I have a dataframe where each row is a unique user, and there is a column where each user's choice is represented along with columns for background variables. In the actual dataset, there are 800+ choices and background variables can have between 2 and 60+ levels.
What I am doing is finding total counts for each choice based on a variety of different grouping combinations. I have gotten that successfully, but I now want to name them in a meaningful way.
Source that helped for the first part of this question: How to use aggregate with a list of column names
# sample data
d <- data.frame(user_id = 1:12, choice = rep(c("apple", "banana", "banana"),4), cond1 = c("a1", "a1", "a2", "a1", "a2", "a1", "a2", "a2", "a3", "a3", "a3", "a3"), gender = c(rep(c("F", "M"), 6)))
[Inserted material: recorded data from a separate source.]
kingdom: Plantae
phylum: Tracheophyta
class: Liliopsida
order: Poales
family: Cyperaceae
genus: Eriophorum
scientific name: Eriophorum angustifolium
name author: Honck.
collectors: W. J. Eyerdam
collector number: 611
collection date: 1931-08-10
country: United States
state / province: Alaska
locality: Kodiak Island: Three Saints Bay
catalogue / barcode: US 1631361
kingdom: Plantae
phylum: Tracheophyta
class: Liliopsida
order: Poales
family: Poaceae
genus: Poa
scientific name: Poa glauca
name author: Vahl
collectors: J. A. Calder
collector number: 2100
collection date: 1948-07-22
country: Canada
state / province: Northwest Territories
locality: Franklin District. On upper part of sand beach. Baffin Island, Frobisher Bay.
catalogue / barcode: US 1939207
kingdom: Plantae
# list of the different grouping combinations (choice will always be one of these terms)
c1 <- list(c("choice", "cond1"), c("choice", "cond1","gender"))
# variable to be aggregated over
v1 <- c("user_id")
varNames <- c("cond1Ct", "cond1_GenderCt") # for later use
counts <- mapply(FUN= function(z,y, ...) {aggregate(d[ , y], by=d[z], ...)},
c1, v1, MoreArgs=list(FUN=length) )
# assign each part of the output to its own dataframe for later use
cond1 <- counts[[1]]
cond1_Gender <- counts[[2]]
So this works so far.
As seen with Name columns within aggregate in R, it is possible to assign a column name to the variable you are aggregating over. I couldn't get this to work in the mapply function call. That is my primary question here --- how can I automate the naming of the tabulated variables for each grouping combination.
My brute force method of doing it:
# rename the column labeled 'x' in a meaningful way ... should be possible to do using varnames (defined above)
cond1_Gender$cond1_Gender_Ct <- cond1_Gender$x
cond1$cond1_Ct <- cond1$x
cond1_Gender$x <- NULL
cond1$x <- NULL
cond1_Gender
# bring back the now meaningfuly named columns into the original dataframe
dUse <- merge(merge(d, cond1), cond1_Gender)
# efficiency of this for large dataset and 8+ aggregated datasets???
dUse_Cond <- dUse[!duplicated(dUse[c("choice", "cond1")]),] # later: use item from list here!
# has extra columns that just get ignored ... but that could be potentially confusing for later users
# repeat for all other grouping variable combinations
# dUse_CondGender <- dUse[!duplicated(dUse[c1[[2]],])] # (DOES NOT WORK!)
How can I accomplish this naming in a more automated fashion so it can work across datafiles and multiple variables?
Bigger Picture: This is only part of a larger situation in which I'm wanting to graph the frequency of the top choices for each grouping combination. I have code that determines the most highly rated occupations for each grouping combination and plots those frequencies, for each of the levels in a grouping category.
ADDED 3-25-14: Clarification of the context in which this arises, although likely beyond the scope of this question.
Individuals have saved a choice (out of a long list). I want to know (graphically & numerically), which choices were the "most frequent" (and their corresponding freq) for different combinations of background grouping variables: i.e., most frequent choices for 5th grade males, or most freq choices for 10th graders in state X, or for all high school students in the treatment condition. I have code that takes me through each individual background grouping: tabulating (as worked on in this problem), finding the 'most frequent' choices, computing statistics on freq for that group, and graphing based on the variables involved in that group. Overall, I'm trying to make this more generic and vectorized so it works more easily with a subsequent user defining what combinations of background variables they want to look at. jlhoward's answer adds count columns for each of the desired combinations to the original dataframe.
Thanks! I hope this makes sense ... I've read a lot of questions and answers here, but haven't tried to post before.